Traditions are important for another reason. We’ve already seen one huge difference between the inheritance we receive from God and the one we receive from our physical families: God is both our Father and our present and future inheritance, our heirloom.

Only God can bequeath God

There’s another big difference between this inheritance and any other that we might receive: You can’t bequeath God to your children. You can leave them the forested acres from your father, the carved cane from Uncle Claude, and the clock from your grandmother, but they can’t inherit God from you. God can only be inherited from God.

That’s what my mother was saying one night when I was six. As she kissed me good night and tucked me in, she said, “Now that you’re trusting Jesus as your Savior, I’m your mother and your sister.” She was acknowledging the words of Galatians 3:26: “In Christ Jesus you are all sons of God, through faith.”

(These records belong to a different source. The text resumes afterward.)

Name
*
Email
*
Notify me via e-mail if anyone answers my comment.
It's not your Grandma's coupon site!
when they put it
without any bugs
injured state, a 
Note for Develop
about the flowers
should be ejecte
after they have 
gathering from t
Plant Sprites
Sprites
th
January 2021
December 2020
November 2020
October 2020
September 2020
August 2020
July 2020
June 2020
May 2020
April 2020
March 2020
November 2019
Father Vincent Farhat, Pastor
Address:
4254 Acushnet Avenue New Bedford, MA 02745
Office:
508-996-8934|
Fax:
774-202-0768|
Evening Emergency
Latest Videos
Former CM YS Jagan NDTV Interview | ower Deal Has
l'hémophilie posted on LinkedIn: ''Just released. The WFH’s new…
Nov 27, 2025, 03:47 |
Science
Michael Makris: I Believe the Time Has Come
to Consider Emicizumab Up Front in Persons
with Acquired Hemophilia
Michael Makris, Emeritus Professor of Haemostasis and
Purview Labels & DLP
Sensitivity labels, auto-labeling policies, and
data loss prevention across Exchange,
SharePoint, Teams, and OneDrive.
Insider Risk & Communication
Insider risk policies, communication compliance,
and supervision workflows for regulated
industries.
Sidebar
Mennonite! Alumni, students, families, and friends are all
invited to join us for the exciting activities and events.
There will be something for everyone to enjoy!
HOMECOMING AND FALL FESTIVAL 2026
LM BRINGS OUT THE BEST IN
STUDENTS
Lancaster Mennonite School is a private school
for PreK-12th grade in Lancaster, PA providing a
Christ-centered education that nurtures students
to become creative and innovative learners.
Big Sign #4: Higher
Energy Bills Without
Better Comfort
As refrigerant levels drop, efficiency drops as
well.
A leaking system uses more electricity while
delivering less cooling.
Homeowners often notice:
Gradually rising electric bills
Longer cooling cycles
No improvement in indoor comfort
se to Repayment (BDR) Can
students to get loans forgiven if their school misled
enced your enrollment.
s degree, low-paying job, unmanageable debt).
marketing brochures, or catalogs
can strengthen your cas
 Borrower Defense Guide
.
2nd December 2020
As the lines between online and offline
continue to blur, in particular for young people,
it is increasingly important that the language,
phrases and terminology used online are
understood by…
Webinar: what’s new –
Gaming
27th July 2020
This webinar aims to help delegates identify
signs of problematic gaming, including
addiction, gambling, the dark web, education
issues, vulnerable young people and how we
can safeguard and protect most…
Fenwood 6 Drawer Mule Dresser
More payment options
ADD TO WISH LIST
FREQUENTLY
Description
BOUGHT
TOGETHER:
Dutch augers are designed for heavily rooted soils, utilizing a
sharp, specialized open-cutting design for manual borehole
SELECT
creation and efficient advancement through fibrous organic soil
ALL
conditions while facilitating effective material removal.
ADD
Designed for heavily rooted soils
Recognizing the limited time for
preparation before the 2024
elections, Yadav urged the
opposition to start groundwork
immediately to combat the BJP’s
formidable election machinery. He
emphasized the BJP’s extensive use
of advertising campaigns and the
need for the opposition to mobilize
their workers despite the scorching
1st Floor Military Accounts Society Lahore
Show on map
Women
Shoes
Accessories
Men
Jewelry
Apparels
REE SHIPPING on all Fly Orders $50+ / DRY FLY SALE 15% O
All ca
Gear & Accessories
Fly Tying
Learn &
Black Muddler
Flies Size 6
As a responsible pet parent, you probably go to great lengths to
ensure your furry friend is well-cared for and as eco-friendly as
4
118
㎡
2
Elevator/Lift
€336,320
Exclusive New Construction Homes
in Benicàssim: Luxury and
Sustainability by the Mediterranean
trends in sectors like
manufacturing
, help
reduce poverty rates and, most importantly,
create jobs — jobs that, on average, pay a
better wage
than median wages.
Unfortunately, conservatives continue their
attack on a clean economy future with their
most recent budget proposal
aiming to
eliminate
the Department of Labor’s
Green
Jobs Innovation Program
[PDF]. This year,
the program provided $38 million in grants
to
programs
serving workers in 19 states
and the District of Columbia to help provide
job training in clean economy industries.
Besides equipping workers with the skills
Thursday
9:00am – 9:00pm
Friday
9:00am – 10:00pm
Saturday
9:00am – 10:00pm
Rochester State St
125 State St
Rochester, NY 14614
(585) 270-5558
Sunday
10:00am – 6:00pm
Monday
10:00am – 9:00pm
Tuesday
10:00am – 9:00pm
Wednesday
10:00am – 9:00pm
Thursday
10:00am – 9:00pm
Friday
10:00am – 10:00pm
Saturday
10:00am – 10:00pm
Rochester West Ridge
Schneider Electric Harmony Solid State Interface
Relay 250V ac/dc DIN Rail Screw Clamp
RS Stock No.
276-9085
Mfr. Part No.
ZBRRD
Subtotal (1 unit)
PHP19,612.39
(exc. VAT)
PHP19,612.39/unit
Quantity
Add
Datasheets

We only become God’s children through our faith, not through our parents’ faith. I had gained a relationship with God in the same way she had. We both had become his daughters by adoption, through faith. I was not God’s granddaughter who inherited God through my mother’s relationship with him. I was God’s daughter who inherited God directly from God.

John 1:12 tells us, “To all who did receive him, who believed in his name, he gave the right to become children of God.” Although we cannot bequeath God to our children, we can help them know him and understand him in ways that prepare them to believe in his name.

“Everyday” and “especially” traditions in a family are an important part of that teaching, of picturing who God is and what he’s done in our home and in the world. Traditions are a vital way of displaying our greatest treasure, of showing what—Who—is most important to us.